Biden sets up White House office on gun violence prevention

By Jeff Mason

WASHINGTON (Reuters) -U.S. President Joe Biden is establishing a new office of gun violence prevention at the White House to implement existing laws and work with local authorities to pass gun safety legislation at the state level, officials said on Thursday.

The new office will be overseen by Vice President Kamala Harris and run with the help of gun safety advocates who are joining the administration, officials told reporters on a conference call.

“I’ll continue to urge Congress to take common sense actions that the majority of Americans support like enacting universal background checks and banning assault weapons and high-capacity magazines,” Biden, a Democrat, said in a statement released by the White House.

“But in the absence of that sorely-needed action, the Office of Gun Violence Prevention along with the rest of my Administration will continue to do everything it can to combat the epidemic of gun violence that is tearing our families, our communities, and our country apart,” he said.

Biden and Harris will discuss the move during remarks in the White House Rose Garden on Friday at 2:45 p.m.

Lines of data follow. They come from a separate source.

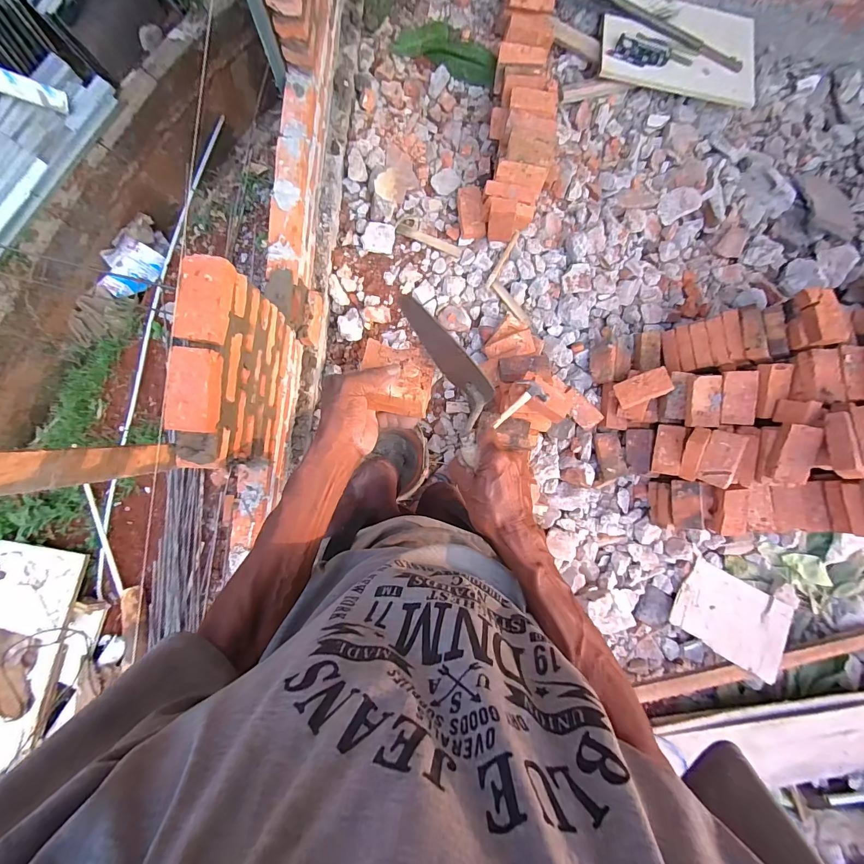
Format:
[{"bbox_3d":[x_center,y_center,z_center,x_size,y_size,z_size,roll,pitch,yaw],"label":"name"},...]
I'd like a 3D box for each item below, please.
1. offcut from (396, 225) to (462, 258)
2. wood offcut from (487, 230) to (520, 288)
[{"bbox_3d":[-0.008,-0.677,1.338,0.235,0.017,0.036,21,88,-4],"label":"offcut"},{"bbox_3d":[0.251,-0.608,1.325,0.021,0.017,0.222,29,87,-4],"label":"wood offcut"}]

EDT.

Democrats largely favor stricter gun laws as a way to reduce deaths from gun violence at schools and in cities across the country, and the issue is likely to feature prominently in Biden’s re-election campaign next year.

Republicans, with the support of the National Rifle Association, a gun rights group, largely oppose stricter laws, citing the right to bear arms established in the U.S. Constitution’s Second Amendment.

In a rare show of bipartisanship on the issue, Republicans and Democrats passed a package of modest gun safety measures last year, known as the Bipartisan Safer Communities Act, and Biden has taken executive action on the issue as well.

Establishing a new office of gun violence prevention has long been on the wish list of anti-violence advocacy groups that were pleased with Biden’s record pushing for reforms but wanted the White House to do more.

Putting it under Harris’ purview also gives the vice president, who has struggled to win over some Democrats in her role as Biden’s No. 2, a meaty policy area that is important and popular with their party’s base.

Harris said in a statement that the office would work to be “engaging and encouraging Congressional leaders, state and local leaders, and advocates to come together to build upon the meaningful progress that we have made.”

White House adviser Stefanie Feldman, Biden’s staff secretary, will serve as the director of the office, and gun safety advocates Greg Jackson and Rob Wilcox will join the White House as her deputies.

“(Biden) believes that now is the moment to accelerate our work … which is why he is establishing this office,” Feldman told reporters.

She said the office would expedite implementation of the bipartisan federal gun reform law that Biden signed last year, “dig deeper” to find additional actions the administration can take, coordinate support for communities affected by gun violence, and expand partnerships with cities and states.

Gun safety groups welcomed the move.

“We are so pleased that the Biden administration has officially created an Office of Gun Violence Prevention,” said Kris Brown, president of Brady, an advocacy group.

“Just as FEMA responds to hurricanes and earthquakes, we have desperately needed a federal agency dedicated to responding to this growing public health crisis,” she said, referring to the Federal Emergency Management Agency.